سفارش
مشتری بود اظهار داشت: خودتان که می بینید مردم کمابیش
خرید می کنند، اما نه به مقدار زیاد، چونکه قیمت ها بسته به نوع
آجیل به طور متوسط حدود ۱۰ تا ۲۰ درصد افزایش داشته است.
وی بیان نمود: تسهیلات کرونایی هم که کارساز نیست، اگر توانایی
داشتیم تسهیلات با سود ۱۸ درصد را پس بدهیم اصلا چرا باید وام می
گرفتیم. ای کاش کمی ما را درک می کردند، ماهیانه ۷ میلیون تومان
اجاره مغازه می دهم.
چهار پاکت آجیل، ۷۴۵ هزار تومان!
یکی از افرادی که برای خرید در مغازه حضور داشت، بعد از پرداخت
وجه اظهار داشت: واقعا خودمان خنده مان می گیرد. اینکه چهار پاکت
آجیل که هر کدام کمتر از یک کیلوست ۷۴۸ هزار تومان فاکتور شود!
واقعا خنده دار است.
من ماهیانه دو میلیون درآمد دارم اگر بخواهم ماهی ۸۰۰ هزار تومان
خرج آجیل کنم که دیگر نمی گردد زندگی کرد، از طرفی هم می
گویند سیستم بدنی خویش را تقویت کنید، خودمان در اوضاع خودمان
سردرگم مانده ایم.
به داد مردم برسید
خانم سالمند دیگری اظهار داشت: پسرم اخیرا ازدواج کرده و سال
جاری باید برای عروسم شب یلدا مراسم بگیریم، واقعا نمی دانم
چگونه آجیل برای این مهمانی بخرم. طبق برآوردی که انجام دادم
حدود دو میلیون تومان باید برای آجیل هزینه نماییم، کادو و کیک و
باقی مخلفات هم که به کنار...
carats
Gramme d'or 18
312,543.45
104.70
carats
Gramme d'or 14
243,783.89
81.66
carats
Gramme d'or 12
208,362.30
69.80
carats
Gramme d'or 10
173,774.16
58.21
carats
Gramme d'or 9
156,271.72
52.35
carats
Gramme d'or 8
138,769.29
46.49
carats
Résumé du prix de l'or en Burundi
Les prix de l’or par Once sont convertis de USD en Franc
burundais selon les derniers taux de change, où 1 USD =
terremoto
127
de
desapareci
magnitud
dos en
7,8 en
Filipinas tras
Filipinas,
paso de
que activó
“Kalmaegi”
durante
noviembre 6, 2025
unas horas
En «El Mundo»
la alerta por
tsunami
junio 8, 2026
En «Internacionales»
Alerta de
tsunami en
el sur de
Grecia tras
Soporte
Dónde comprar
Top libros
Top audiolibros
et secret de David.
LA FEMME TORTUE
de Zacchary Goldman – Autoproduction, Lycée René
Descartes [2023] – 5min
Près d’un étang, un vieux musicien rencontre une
* * *
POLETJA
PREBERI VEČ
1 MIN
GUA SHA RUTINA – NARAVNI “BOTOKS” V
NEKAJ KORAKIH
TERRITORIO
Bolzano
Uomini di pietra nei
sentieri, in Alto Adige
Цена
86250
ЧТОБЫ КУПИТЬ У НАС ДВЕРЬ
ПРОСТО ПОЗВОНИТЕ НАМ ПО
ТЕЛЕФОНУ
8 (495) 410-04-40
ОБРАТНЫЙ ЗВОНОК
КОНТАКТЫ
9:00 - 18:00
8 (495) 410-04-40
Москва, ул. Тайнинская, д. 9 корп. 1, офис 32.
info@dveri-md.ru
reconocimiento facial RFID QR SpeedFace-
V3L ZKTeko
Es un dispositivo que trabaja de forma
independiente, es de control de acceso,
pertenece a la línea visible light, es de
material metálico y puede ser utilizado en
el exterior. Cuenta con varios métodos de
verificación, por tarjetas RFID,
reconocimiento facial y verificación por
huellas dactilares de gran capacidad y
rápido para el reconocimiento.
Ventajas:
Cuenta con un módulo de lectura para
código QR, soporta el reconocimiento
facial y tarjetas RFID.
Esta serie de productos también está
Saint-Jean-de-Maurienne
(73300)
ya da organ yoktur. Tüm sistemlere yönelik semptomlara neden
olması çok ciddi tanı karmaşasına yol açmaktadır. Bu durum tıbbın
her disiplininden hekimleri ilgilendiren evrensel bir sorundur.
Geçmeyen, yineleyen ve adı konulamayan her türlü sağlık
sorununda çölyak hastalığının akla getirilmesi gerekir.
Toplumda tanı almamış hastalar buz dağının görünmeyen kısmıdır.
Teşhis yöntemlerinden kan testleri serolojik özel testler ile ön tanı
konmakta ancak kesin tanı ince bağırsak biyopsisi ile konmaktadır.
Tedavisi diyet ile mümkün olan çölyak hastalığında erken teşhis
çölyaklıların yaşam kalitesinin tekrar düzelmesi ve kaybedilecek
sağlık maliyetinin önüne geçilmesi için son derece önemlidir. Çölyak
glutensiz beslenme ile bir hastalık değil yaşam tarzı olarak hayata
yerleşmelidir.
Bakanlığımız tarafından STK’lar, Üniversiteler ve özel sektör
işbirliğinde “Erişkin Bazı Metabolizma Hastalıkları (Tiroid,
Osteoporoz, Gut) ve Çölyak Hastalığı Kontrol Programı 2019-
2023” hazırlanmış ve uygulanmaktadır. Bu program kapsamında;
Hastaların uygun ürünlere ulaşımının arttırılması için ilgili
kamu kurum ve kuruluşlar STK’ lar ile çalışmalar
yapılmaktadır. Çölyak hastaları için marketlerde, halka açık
* * *
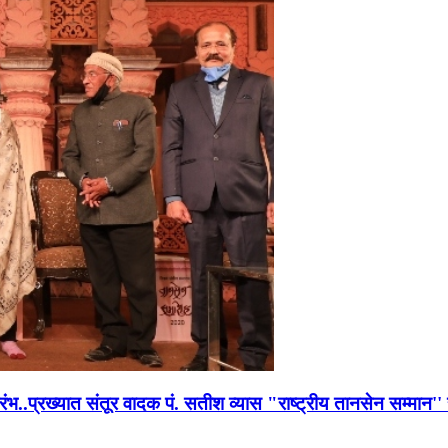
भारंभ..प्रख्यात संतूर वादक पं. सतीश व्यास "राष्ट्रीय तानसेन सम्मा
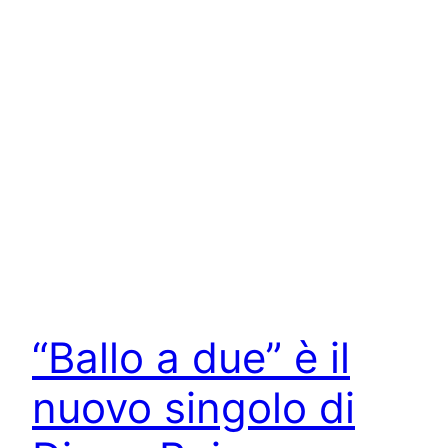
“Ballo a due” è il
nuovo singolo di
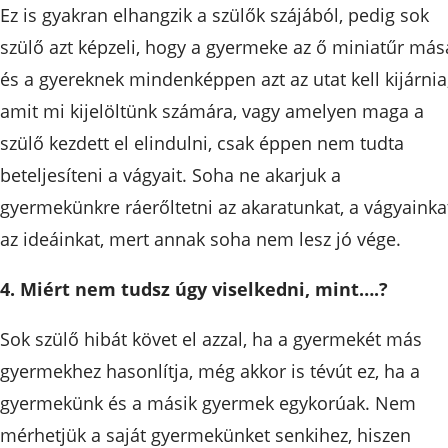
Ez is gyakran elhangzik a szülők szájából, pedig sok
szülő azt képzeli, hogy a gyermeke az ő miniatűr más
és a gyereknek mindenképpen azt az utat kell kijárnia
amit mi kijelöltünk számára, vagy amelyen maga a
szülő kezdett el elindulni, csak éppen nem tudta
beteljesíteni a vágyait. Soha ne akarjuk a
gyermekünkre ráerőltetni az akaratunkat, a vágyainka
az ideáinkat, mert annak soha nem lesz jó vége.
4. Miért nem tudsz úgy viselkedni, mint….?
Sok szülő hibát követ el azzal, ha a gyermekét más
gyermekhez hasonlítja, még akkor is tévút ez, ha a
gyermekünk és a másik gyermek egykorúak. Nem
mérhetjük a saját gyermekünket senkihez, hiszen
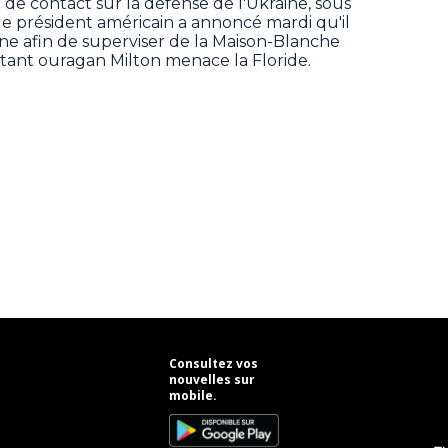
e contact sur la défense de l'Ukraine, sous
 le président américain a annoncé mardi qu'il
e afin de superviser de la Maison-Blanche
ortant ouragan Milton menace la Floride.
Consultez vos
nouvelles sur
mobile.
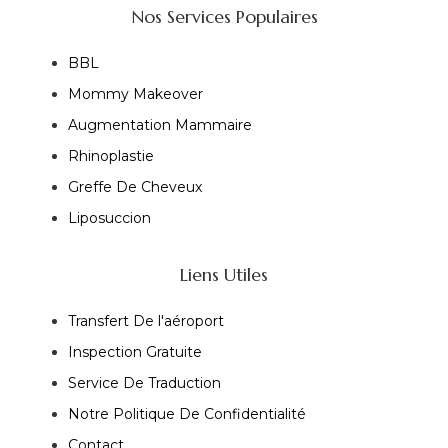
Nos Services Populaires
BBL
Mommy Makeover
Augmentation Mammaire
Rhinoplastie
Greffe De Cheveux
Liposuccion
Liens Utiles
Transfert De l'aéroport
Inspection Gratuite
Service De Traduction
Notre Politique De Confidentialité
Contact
* * *
» AIM OF THE EXERCISE
Considering only the material above, set down every line from the one with "Bakanlığımız tarafından STK’lar, Üniversiteler" to the one with "yapılmaktadır. Çölyak hastaları", inclusive, exactly as written.

» ANSWER SECTION
Bakanlığımız tarafından STK’lar, Üniversiteler ve özel sektör
işbirliğinde “Erişkin Bazı Metabolizma Hastalıkları (Tiroid,
Osteoporoz, Gut) ve Çölyak Hastalığı Kontrol Programı 2019-
2023” hazırlanmış ve uygulanmaktadır. Bu program kapsamında;
Hastaların uygun ürünlere ulaşımının arttırılması için ilgili
kamu kurum ve kuruluşlar STK’ lar ile çalışmalar
yapılmaktadır. Çölyak hastaları için marketlerde, halka açık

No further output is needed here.